Strictlyfanoftenyears · 15/04/2022 11:24

Just say "dont buy them clothes, they are very fussy" Job done.

minniep · 15/04/2022 11:31

We have this but we always get stuff that's too big as mine are all small for their age. Then it's either forgotten about as it's stashed away or only fits when it's the wrong season or has a character on it that the child no longer likes

ColdHappyBap · 15/04/2022 11:46

It’s taken a while but we’ve finally got family to stop trying to buy clothes, unless I have specifically selected them. Eldest is tall (not overweight, no vanity sizing, just tall) so always needed at least one year above her age, if not two. Both kids are autistic and have massive sensory issues around clothes. Family would buy things and I would just know they’d never get worn even if they did fit. I end up returning half of what I buy because it turns out there’s a seam that feels weird.

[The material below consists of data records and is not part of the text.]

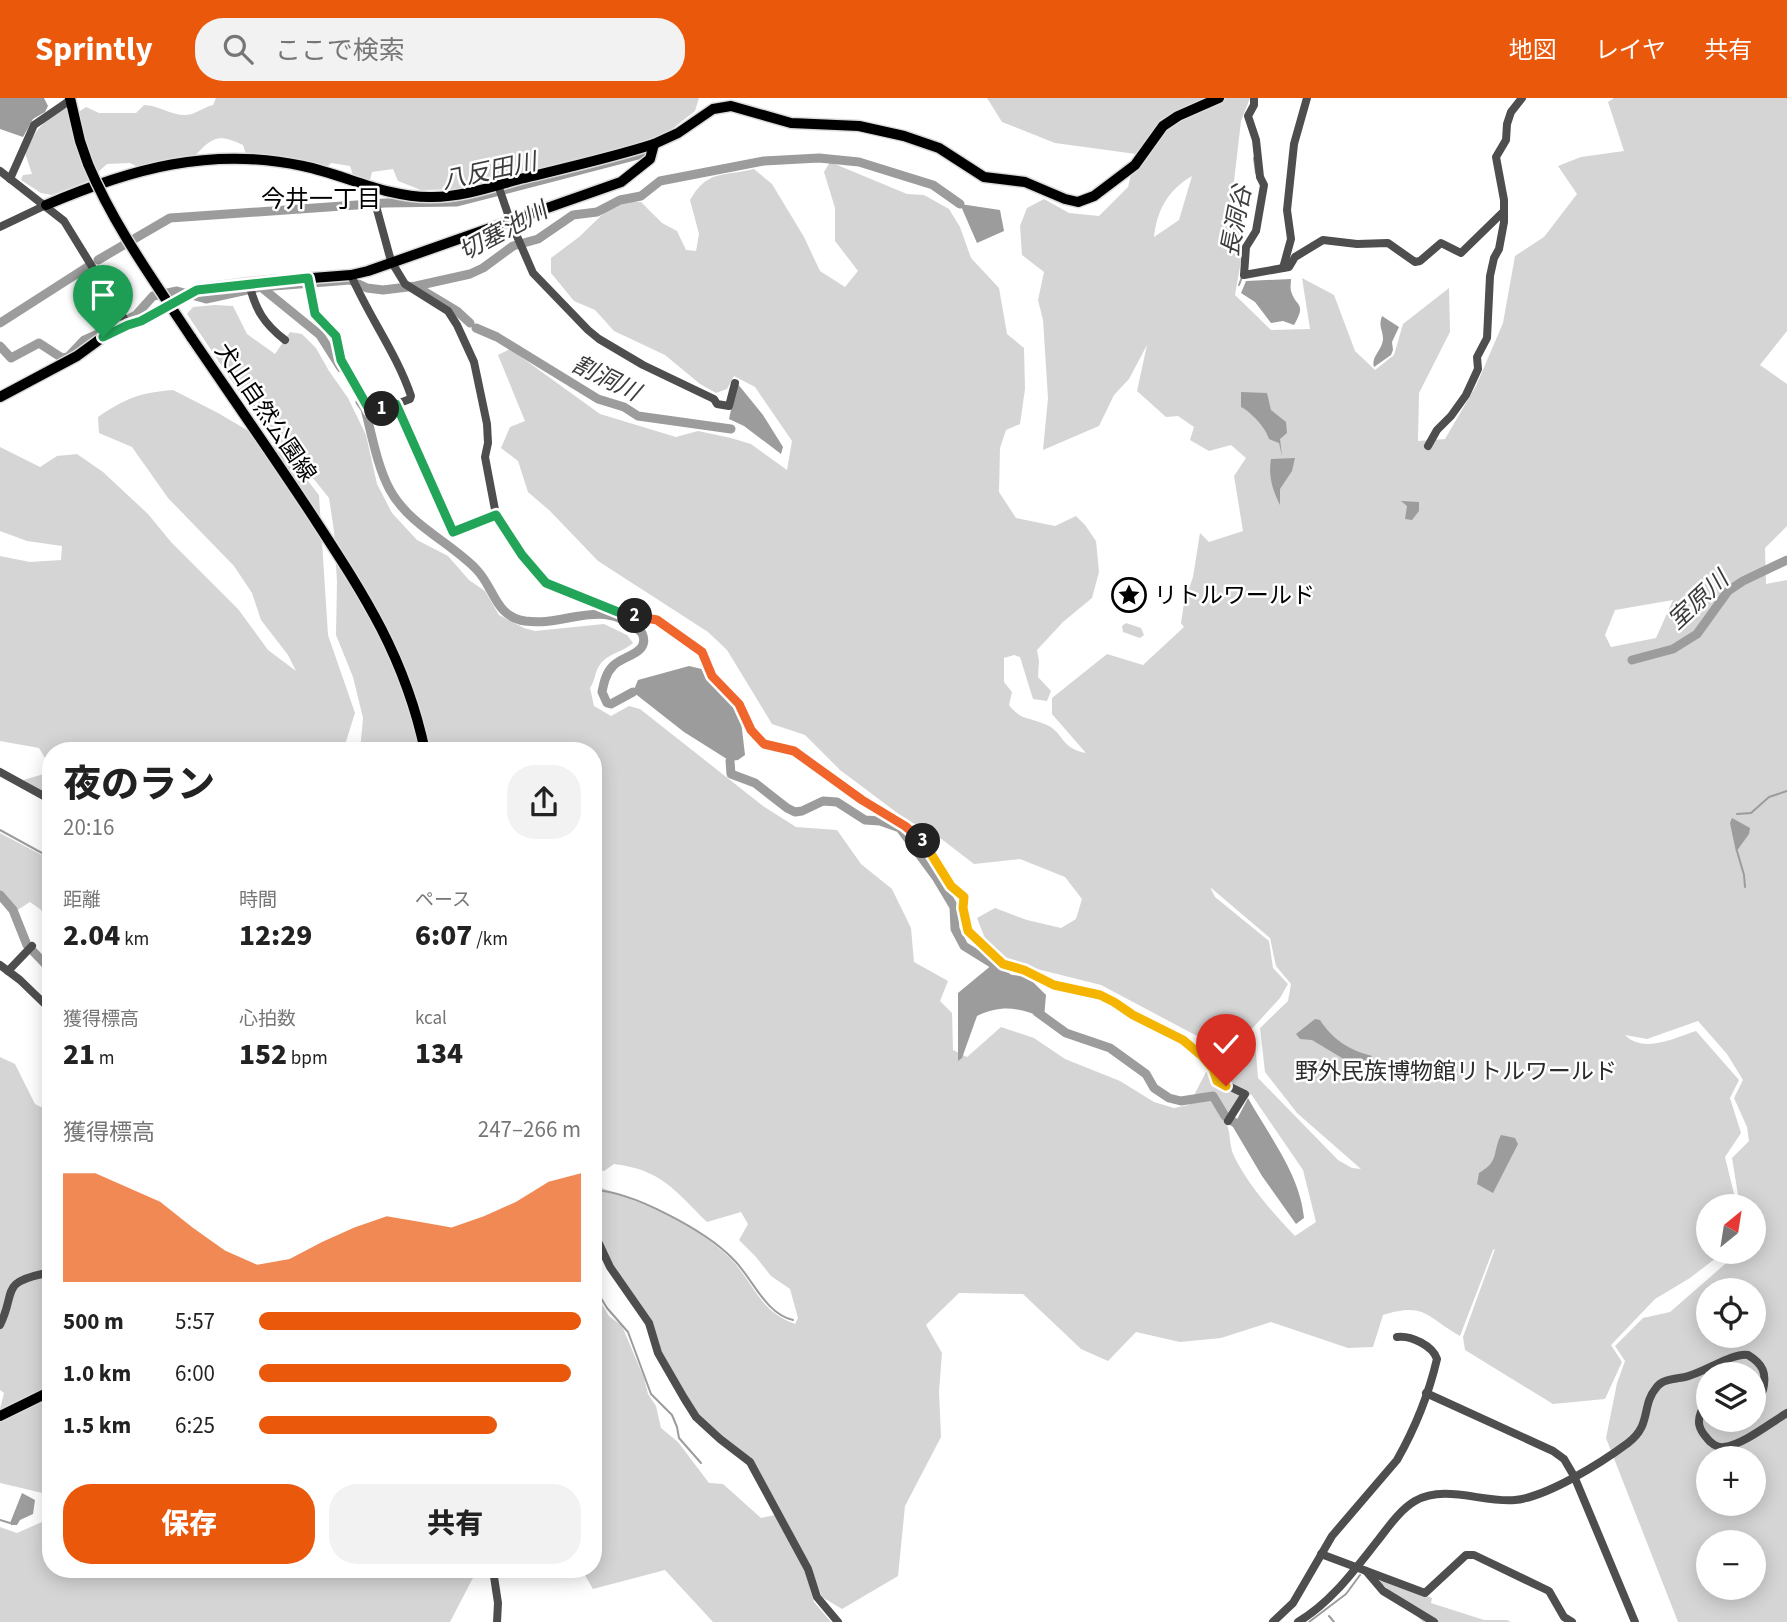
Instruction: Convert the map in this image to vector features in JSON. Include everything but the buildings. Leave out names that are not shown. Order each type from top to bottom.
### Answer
[{"type":"main road","points":[[46,205],[106,180],[139,171],[221,159],[284,162],[403,195],[458,195],[499,188],[654,144],[678,133],[713,109],[731,106],[791,123],[859,126],[904,136],[939,148],[984,177],[1025,182],[1078,202],[1094,196],[1135,165],[1161,128],[1178,116],[1219,98]]},
{"type":"main road","name":"犬山自然公園線","points":[[68,101],[88,164],[124,236],[365,597],[405,677],[423,742]]},
{"type":"main road","points":[[0,397],[77,356],[126,321],[141,321],[194,291],[308,281],[353,280],[392,262],[621,182],[648,162],[654,144]]},
{"type":"main road","points":[[0,1416],[42,1395]]},
{"type":"street","points":[[1254,98],[1254,105],[1248,116],[1256,140],[1260,177],[1264,185],[1256,232],[1246,247],[1244,275],[1289,267],[1295,257],[1323,240],[1357,244],[1388,243],[1415,262],[1420,261],[1441,243],[1461,253],[1502,213]]},
{"type":"street","points":[[1283,268],[1291,239],[1287,210],[1294,144],[1307,98]]},
{"type":"street","points":[[1428,446],[1437,430],[1466,395],[1478,369],[1477,357],[1487,338],[1490,276],[1504,222],[1504,200],[1496,156],[1506,139],[1511,113],[1522,98]]},
{"type":"street","points":[[10,179],[34,125],[68,101]]},
{"type":"street","points":[[0,171],[64,221],[126,321]]},
{"type":"street","points":[[373,187],[392,262],[408,286],[448,311],[457,324],[478,372],[488,434],[485,457],[496,515],[522,555],[546,583],[628,616],[646,616],[665,625],[705,654],[712,676],[739,704],[751,730],[764,744],[794,751],[862,800],[916,833],[951,886],[964,897],[963,908],[968,931],[1003,964],[1024,970],[1054,985],[1100,995],[1150,1024],[1166,1030],[1202,1056],[1213,1069],[1217,1081],[1239,1089],[1244,1094],[1230,1119]]},
{"type":"street","points":[[499,188],[533,273],[599,339],[643,365],[715,399],[717,404],[725,407],[729,405],[735,383]]},
{"type":"street","points":[[0,227],[46,205]]},
{"type":"street","points":[[308,281],[315,314],[336,336],[341,360],[369,409],[376,412],[410,399],[411,396],[405,377],[353,280]]},
{"type":"street","points":[[249,286],[264,321],[285,340]]},
{"type":"street","points":[[396,404],[453,532],[496,515]]},
{"type":"street","points":[[0,772],[42,795]]},
{"type":"street","points":[[29,948],[4,968],[41,1000]]},
{"type":"street","points":[[602,1250],[610,1267],[649,1323],[658,1353],[696,1417],[750,1462],[808,1569],[817,1597],[838,1622]]},
{"type":"street","points":[[0,1325],[7,1311],[8,1290],[11,1285],[42,1274]]},
{"type":"street","points":[[1273,1622],[1293,1603],[1332,1536],[1396,1460],[1426,1393],[1436,1366],[1436,1354],[1418,1342],[1397,1337]]},
{"type":"street","points":[[1723,1362],[1742,1354],[1759,1362]]},
{"type":"street","points":[[1298,1622],[1332,1595],[1397,1517],[1416,1500],[1448,1494],[1502,1500],[1534,1496],[1574,1476],[1628,1443],[1640,1431],[1654,1390],[1660,1384],[1696,1374]]},
{"type":"street","points":[[1426,1393],[1559,1454],[1574,1476],[1635,1622]]},
{"type":"street","points":[[1766,1426],[1787,1413]]},
{"type":"street","points":[[1702,1432],[1712,1444],[1722,1448],[1755,1432]]},
{"type":"street","points":[[1321,1554],[1425,1593],[1466,1555],[1471,1554],[1549,1591],[1564,1616],[1572,1622]]},
{"type":"street","points":[[1366,1571],[1383,1591],[1434,1622]]},
{"type":"street","points":[[494,1578],[499,1603],[497,1622]]},
{"type":"green space","points":[[216,98],[699,98],[695,111],[672,129],[643,142],[465,189],[421,190],[398,181],[393,169],[372,172],[370,180],[353,175],[350,166],[331,163],[325,169],[275,157],[246,154],[243,145],[221,138],[211,141],[194,157],[154,162],[138,167],[130,163],[107,164],[88,181],[52,195],[41,193],[21,180],[23,175],[32,174],[25,153],[32,139],[46,121],[66,108],[79,118],[80,111],[86,107],[99,113],[136,113],[144,105],[186,115],[213,105]]},
{"type":"green space","name":"野外民族博物館リトルワールド","points":[[987,98],[1250,98],[1241,121],[1233,190],[1243,249],[1235,295],[1271,330],[1310,329],[1302,278],[1334,295],[1355,351],[1375,370],[1394,355],[1403,324],[1449,288],[1450,332],[1419,393],[1418,441],[1445,439],[1476,386],[1503,323],[1515,256],[1544,237],[1577,194],[1558,166],[1581,157],[1624,151],[1608,102],[1614,98],[1787,98],[1787,331],[1760,365],[1787,384],[1787,526],[1765,548],[1766,584],[1787,580],[1787,1622],[1678,1622],[1606,1438],[1617,1383],[1625,1361],[1615,1346],[1643,1318],[1670,1312],[1696,1289],[1696,1348],[1766,1348],[1766,1278],[1709,1278],[1725,1264],[1766,1264],[1766,1194],[1738,1194],[1732,1158],[1749,1141],[1747,1127],[1734,1098],[1743,1080],[1727,1054],[1698,1021],[1647,1039],[1625,1035],[1633,1041],[1650,1044],[1696,1031],[1739,1080],[1730,1098],[1741,1133],[1725,1157],[1734,1194],[1696,1194],[1696,1264],[1708,1264],[1655,1299],[1611,1345],[1622,1362],[1605,1399],[1553,1404],[1465,1350],[1463,1337],[1495,1249],[1460,1336],[1425,1314],[1408,1310],[1397,1311],[1383,1315],[1373,1347],[1348,1348],[1271,1322],[1221,1338],[1180,1342],[1136,1332],[1108,1361],[1081,1349],[1023,1294],[959,1293],[926,1325],[942,1353],[939,1391],[941,1437],[905,1506],[898,1576],[842,1609],[822,1597],[810,1565],[752,1460],[721,1437],[695,1411],[660,1353],[602,1244],[602,1188],[661,1212],[698,1232],[732,1260],[773,1312],[795,1324],[798,1318],[790,1289],[771,1276],[739,1240],[748,1224],[741,1212],[707,1222],[676,1191],[644,1171],[614,1164],[602,1171],[602,742],[361,742],[363,718],[353,677],[336,635],[337,582],[329,498],[293,453],[262,426],[187,314],[193,307],[233,306],[247,334],[275,354],[290,332],[302,334],[316,348],[348,398],[366,435],[377,484],[392,513],[417,540],[448,556],[469,580],[485,591],[499,615],[524,628],[535,631],[604,624],[627,635],[633,643],[606,658],[598,668],[590,688],[594,706],[611,716],[629,706],[640,709],[763,806],[796,827],[837,830],[861,864],[892,889],[911,928],[914,962],[948,981],[940,1001],[952,1013],[953,1050],[967,1057],[1001,1027],[1034,1038],[1065,1059],[1120,1081],[1154,1102],[1174,1108],[1189,1105],[1207,1070],[1197,1036],[1101,985],[1013,963],[986,941],[977,918],[995,908],[1027,920],[1061,928],[1076,919],[1082,899],[1065,877],[1020,859],[974,864],[931,831],[908,821],[840,770],[805,735],[772,724],[727,650],[708,632],[598,561],[528,492],[518,461],[501,448],[510,427],[525,421],[498,355],[510,349],[600,414],[676,437],[698,431],[731,438],[751,444],[787,470],[792,441],[755,387],[734,376],[727,389],[716,393],[700,384],[665,355],[614,331],[595,310],[574,301],[551,273],[551,258],[579,237],[606,211],[627,201],[641,202],[662,223],[677,231],[686,250],[696,251],[699,234],[690,200],[697,190],[703,183],[717,176],[754,169],[772,184],[804,237],[820,271],[845,287],[858,271],[835,241],[835,208],[824,172],[830,162],[907,194],[924,195],[949,209],[960,227],[971,258],[999,288],[1007,334],[1024,348],[1025,389],[1020,424],[1006,430],[1000,448],[999,492],[1016,518],[1055,526],[1076,516],[1096,541],[1099,572],[1092,598],[1063,622],[1037,650],[1038,677],[1051,691],[1047,701],[1033,699],[1020,657],[1014,655],[1004,658],[1004,682],[1012,692],[1009,705],[1013,710],[1047,725],[1071,748],[1086,753],[1052,714],[1052,698],[1107,654],[1143,665],[1184,627],[1181,623],[1184,603],[1193,577],[1200,533],[1209,542],[1243,531],[1234,476],[1246,458],[1231,445],[1209,451],[1190,440],[1194,427],[1178,416],[1166,417],[1137,391],[1147,345],[1129,379],[1114,395],[1099,426],[1043,450],[1048,398],[1043,320],[1038,300],[1044,272],[1022,255],[1020,226],[1027,208],[1044,199],[1069,213],[1099,216],[1128,187],[1136,154],[1055,143],[1002,122]],"holes":[[[1192,176],[1179,220],[1154,237],[1165,202],[1176,188]],[[1673,600],[1656,638],[1611,647],[1605,635],[1615,610]],[[1210,887],[1270,938],[1276,966],[1291,984],[1288,1001],[1260,1028],[1265,1072],[1297,1113],[1361,1169],[1352,1168],[1338,1160],[1258,1078],[1255,1040],[1250,1031],[1280,998],[1288,984],[1273,968],[1269,941],[1215,897]],[[1251,1094],[1303,1170],[1316,1222],[1295,1236],[1254,1188],[1232,1151],[1224,1120]]]},
{"type":"green space","points":[[173,390],[286,453],[319,495],[328,635],[355,713],[346,742],[42,742],[42,753],[39,748],[0,741],[0,556],[30,562],[61,560],[62,546],[27,541],[0,531],[0,447],[40,467],[57,456],[77,454],[103,472],[148,514],[171,542],[238,609],[268,650],[296,671],[288,655],[261,620],[252,593],[234,566],[168,498],[132,447],[99,433],[98,417],[117,405],[151,393]]},
{"type":"green space","points":[[1126,623],[1141,628],[1144,635],[1140,638],[1123,632],[1122,626]]},
{"type":"green space","points":[[42,775],[42,792],[23,780]]},
{"type":"green space","points":[[0,833],[42,855],[42,912],[30,902],[16,911],[0,894]]},
{"type":"green space","points":[[0,1057],[15,1064],[35,1104],[42,1108],[42,1493],[0,1483],[0,1409],[4,1393],[0,1390]]},
{"type":"green space","points":[[602,1305],[609,1316],[622,1326],[648,1394],[656,1406],[661,1428],[678,1442],[709,1483],[723,1484],[761,1518],[775,1515],[804,1567],[814,1602],[831,1622],[713,1622],[665,1570],[593,1589],[587,1578],[602,1578]]},
{"type":"green space","points":[[42,1522],[42,1578],[473,1578],[450,1622],[0,1622],[0,1527],[17,1533]]},
{"type":"green space","points":[[1381,1579],[1432,1598],[1431,1603],[1484,1620],[1511,1622],[1423,1622],[1380,1582]]},
{"type":"shaded area","points":[[0,98],[44,98],[48,106],[45,112],[33,119],[23,137],[0,129]]},
{"type":"shaded area","points":[[960,204],[1000,210],[1004,231],[977,243]]},
{"type":"shaded area","points":[[1291,279],[1291,291],[1300,309],[1294,325],[1283,321],[1271,323],[1255,302],[1241,293],[1246,281]]},
{"type":"shaded area","points":[[1382,316],[1399,327],[1392,342],[1391,355],[1374,367],[1374,360],[1383,339]]},
{"type":"shaded area","points":[[737,383],[763,415],[783,447],[781,454],[744,426],[729,419]]},
{"type":"shaded area","points":[[1241,392],[1267,393],[1271,410],[1286,422],[1287,433],[1280,439],[1282,456],[1279,443],[1269,439],[1258,421],[1241,407]]},
{"type":"shaded area","points":[[1295,458],[1292,471],[1280,489],[1280,505],[1272,484],[1271,459]]},
{"type":"shaded area","points":[[1401,501],[1419,502],[1419,511],[1412,520],[1405,519],[1407,506]]},
{"type":"shaded area","points":[[689,666],[706,670],[715,685],[740,712],[745,755],[738,760],[730,761],[684,732],[633,692],[638,680]]},
{"type":"shaded area","points":[[1732,818],[1750,828],[1749,834],[1736,852],[1730,823]]},
{"type":"shaded area","points":[[993,964],[1012,975],[1027,976],[1046,995],[1044,1018],[1011,1009],[995,1010],[977,1016],[962,1058],[958,1061],[958,993]]},
{"type":"shaded area","points":[[1315,1019],[1320,1020],[1342,1043],[1372,1056],[1369,1060],[1347,1061],[1312,1040],[1300,1039],[1296,1034]]},
{"type":"shaded area","points":[[1248,1098],[1297,1186],[1304,1218],[1296,1224],[1262,1176],[1233,1127]]},
{"type":"shaded area","points":[[1501,1135],[1515,1138],[1518,1144],[1493,1193],[1477,1184],[1479,1173],[1493,1160]]},
{"type":"shaded area","points":[[22,1493],[35,1500],[33,1514],[20,1520],[17,1525],[11,1525],[10,1523]]},
{"type":"waterway","name":"八反田川","points":[[98,260],[170,218],[385,203],[457,202],[646,153]]},
{"type":"waterway","name":"切塞池川","points":[[121,323],[136,315],[153,296],[177,291],[206,299],[261,287],[350,280],[367,288],[383,290],[470,274],[513,246],[538,239],[573,215],[597,212],[620,200],[641,196],[660,181],[764,161],[819,158],[859,162],[933,185],[960,204]]},
{"type":"waterway","name":"長洞谷","points":[[1254,158],[1256,173]]},
{"type":"waterway","name":"八反田川","points":[[0,323],[89,266]]},
{"type":"waterway","name":"長洞谷","points":[[1239,285],[1242,277]]},
{"type":"waterway","points":[[261,287],[320,335],[341,368]]},
{"type":"waterway","name":"割洞川","points":[[417,287],[457,311],[470,323]]},
{"type":"waterway","name":"割洞川","points":[[476,328],[497,337],[598,399],[624,407],[638,416],[731,429]]},
{"type":"waterway","name":"切塞池川","points":[[0,346],[11,358],[39,343],[62,358],[68,357],[84,340],[109,329]]},
{"type":"waterway","points":[[360,402],[365,409],[382,471],[398,502],[419,523],[476,569],[507,613],[525,621],[541,622],[585,615],[613,616],[642,633],[643,645],[635,653],[617,662],[606,678],[602,692],[607,703],[611,704],[633,692]]},
{"type":"waterway","name":"室原川","points":[[1632,660],[1673,649],[1697,634],[1728,591],[1787,560]]},
{"type":"waterway","points":[[730,761],[731,774],[755,783],[795,812],[823,801],[837,802],[865,820],[880,821],[900,828],[954,907],[955,929],[964,946],[993,964],[999,971]]},
{"type":"waterway","points":[[1737,814],[1751,813],[1769,797],[1787,791]]},
{"type":"waterway","points":[[0,830],[42,853]]},
{"type":"waterway","points":[[1737,851],[1745,887]]},
{"type":"waterway","points":[[0,895],[13,910],[27,945],[42,961]]},
{"type":"waterway","points":[[1037,1012],[1066,1033],[1110,1048],[1146,1074],[1154,1088],[1169,1098],[1181,1101],[1213,1096],[1225,1116],[1244,1129]]},
{"type":"waterway","points":[[602,1191],[647,1205],[705,1237],[733,1259],[774,1310],[793,1320]]},
{"type":"waterway","points":[[602,1300],[628,1332],[651,1394],[672,1415],[679,1438],[701,1463]]},
{"type":"waterway","points":[[0,1520],[10,1523]]},
{"type":"waterway","points":[[1309,1622],[1346,1594],[1360,1575]]},
{"type":"waterway","points":[[1329,1616],[1334,1622]]},
{"type":"place","name":"リトルワールド","points":[[1129,595]]},
{"type":"district","name":"今井一丁目","points":[[321,199]]},
{"type":"route","points":[[103,337],[141,321],[197,290],[308,278],[313,311],[336,336],[341,360],[369,409],[376,412],[396,404],[453,532],[496,515],[522,555],[546,583],[628,616],[646,616],[665,625],[705,654],[712,676],[739,704],[751,730],[759,740],[769,746],[794,751],[862,800],[916,833],[951,886],[964,897],[963,908],[968,931],[988,952],[1003,964],[1024,970],[1054,985],[1100,995],[1133,1015],[1166,1030],[1202,1056],[1213,1069],[1217,1081],[1226,1086]]}]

It was hard for the grandmothers on both sides as they both love clothes, one is very stylish and one just likes cute slogans and stuff. But they got there. I would find it so annoying if they’d just ignored us like some families here have.

liveforsummer · 15/04/2022 12:37

My ex does this. When dc were smaller they were both pretty small for their age yet he'd but the correct age so it was drowning them/falling down/looked awful and scruffy. About a year ago they both stretched massively - dd12 is now 5'4'' and now they (his partner does most of the buying) only then decided to start buying smaller. Bought dd a 9-10 outfit the other week. She's now wearing small adult clothes. Bizarre!